>> BEGIN PROVIDED DATA

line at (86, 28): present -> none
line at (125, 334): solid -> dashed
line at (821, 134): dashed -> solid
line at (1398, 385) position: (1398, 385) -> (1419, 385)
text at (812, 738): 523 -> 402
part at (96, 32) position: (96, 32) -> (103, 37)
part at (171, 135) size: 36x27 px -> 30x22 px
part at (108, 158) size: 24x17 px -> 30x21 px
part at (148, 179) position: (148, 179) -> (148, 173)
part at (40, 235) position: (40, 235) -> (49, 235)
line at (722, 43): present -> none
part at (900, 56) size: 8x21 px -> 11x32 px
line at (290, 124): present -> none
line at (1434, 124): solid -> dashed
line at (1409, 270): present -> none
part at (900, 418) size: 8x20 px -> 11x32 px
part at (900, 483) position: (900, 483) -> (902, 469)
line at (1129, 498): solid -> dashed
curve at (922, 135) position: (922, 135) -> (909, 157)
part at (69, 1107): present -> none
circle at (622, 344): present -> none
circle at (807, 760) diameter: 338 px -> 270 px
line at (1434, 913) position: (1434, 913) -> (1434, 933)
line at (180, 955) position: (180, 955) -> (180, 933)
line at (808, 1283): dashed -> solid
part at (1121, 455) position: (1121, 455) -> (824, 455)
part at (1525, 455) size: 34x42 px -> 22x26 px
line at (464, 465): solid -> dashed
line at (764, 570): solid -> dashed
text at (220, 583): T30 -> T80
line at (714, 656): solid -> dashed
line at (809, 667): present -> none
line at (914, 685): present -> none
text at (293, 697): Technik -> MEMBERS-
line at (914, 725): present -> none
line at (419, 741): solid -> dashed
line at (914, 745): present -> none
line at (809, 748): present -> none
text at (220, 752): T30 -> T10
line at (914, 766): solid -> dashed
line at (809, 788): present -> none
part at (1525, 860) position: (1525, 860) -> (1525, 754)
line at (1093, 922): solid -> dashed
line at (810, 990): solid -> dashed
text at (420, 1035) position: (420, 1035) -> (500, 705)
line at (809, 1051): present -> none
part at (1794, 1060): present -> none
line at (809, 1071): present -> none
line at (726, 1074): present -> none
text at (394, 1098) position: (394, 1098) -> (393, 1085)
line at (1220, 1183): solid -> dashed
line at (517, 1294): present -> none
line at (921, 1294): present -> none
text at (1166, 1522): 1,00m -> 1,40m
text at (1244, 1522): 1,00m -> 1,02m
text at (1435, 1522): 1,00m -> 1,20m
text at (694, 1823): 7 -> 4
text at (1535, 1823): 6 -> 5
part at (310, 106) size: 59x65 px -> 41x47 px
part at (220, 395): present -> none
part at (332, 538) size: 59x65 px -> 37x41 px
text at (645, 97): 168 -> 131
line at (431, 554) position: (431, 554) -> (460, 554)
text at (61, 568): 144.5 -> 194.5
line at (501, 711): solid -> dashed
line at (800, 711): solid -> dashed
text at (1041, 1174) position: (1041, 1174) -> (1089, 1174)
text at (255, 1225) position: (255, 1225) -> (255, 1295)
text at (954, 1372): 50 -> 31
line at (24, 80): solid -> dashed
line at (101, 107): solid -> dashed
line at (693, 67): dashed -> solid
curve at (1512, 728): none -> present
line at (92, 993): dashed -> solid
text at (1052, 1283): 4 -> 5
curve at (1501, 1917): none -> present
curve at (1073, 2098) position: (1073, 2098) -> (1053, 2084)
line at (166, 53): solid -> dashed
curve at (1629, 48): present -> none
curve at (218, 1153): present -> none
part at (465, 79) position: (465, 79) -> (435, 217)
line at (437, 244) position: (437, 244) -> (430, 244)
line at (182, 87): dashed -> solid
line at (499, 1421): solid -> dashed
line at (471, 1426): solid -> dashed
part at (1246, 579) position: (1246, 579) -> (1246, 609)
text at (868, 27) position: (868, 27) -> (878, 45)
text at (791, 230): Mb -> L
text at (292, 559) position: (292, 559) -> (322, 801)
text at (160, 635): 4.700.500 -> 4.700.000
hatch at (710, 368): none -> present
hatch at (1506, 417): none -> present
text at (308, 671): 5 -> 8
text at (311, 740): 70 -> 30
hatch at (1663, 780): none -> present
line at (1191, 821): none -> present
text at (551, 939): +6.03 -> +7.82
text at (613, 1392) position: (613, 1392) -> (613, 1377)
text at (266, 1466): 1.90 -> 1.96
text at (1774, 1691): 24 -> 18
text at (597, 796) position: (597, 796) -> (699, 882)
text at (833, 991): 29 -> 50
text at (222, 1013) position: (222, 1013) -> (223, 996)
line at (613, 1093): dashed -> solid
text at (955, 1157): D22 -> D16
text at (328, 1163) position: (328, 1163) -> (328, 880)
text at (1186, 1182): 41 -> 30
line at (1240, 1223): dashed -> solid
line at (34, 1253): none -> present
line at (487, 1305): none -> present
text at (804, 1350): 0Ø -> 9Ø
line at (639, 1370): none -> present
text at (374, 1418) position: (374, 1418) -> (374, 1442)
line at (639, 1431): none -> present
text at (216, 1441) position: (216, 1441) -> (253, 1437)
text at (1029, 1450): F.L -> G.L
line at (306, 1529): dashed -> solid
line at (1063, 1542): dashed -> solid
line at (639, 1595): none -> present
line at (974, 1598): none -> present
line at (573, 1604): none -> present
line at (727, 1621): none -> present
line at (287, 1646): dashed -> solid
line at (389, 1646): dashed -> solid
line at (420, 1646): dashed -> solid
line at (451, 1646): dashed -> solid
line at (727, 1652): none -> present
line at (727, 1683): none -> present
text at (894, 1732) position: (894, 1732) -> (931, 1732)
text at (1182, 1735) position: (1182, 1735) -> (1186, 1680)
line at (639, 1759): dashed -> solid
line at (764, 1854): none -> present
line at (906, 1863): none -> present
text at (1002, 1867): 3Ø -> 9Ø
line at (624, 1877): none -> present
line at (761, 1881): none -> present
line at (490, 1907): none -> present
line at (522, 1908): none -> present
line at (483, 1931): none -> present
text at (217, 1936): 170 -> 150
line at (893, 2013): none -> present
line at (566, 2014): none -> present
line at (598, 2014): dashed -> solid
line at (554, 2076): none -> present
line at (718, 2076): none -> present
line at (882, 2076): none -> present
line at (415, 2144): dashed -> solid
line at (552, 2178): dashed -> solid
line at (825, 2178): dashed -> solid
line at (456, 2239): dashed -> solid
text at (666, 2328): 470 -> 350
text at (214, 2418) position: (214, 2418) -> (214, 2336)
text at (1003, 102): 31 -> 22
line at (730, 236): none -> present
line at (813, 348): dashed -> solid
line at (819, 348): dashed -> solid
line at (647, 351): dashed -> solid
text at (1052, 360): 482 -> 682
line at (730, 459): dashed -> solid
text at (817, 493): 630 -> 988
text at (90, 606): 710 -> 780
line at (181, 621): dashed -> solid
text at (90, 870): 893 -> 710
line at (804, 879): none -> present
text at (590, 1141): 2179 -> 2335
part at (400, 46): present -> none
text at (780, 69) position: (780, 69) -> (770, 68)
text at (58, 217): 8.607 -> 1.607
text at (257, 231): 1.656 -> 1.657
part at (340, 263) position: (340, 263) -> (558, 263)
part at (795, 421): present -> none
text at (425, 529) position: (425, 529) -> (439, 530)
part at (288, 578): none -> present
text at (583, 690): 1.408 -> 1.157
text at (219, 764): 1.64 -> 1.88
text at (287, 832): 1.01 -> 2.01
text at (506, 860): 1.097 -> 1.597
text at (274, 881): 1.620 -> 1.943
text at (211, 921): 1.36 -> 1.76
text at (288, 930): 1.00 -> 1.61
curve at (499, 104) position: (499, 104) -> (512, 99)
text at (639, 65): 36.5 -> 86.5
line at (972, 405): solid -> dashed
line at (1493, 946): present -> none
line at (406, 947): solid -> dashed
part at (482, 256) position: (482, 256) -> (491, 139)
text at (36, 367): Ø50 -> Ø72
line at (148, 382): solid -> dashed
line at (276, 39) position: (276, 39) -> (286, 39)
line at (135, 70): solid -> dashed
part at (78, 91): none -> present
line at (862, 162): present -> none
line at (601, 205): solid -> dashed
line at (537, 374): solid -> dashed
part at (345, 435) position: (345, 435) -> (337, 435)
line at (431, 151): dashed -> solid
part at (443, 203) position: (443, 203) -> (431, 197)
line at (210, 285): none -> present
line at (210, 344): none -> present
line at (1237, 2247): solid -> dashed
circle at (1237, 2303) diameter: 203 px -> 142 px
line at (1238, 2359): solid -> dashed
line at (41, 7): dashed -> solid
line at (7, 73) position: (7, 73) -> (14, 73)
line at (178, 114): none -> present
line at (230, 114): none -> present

>> END PROVIDED DATA

#### [YOUR TASK]
Lay out the stretch from the start of the records through the line that contains "part at (171, 135) size: 36x27 px -> 30x22 px" as a Markdown table with the columns Row and Entry, omitting blank lines.

#### [FINISHED EXERCISE]
| Row | Entry |
|---|---|
| 1 | line at (86, 28): present -> none |
| 2 | line at (125, 334): solid -> dashed |
| 3 | line at (821, 134): dashed -> solid |
| 4 | line at (1398, 385) position: (1398, 385) -> (1419, 385) |
| 5 | text at (812, 738): 523 -> 402 |
| 6 | part at (96, 32) position: (96, 32) -> (103, 37) |
| 7 | part at (171, 135) size: 36x27 px -> 30x22 px |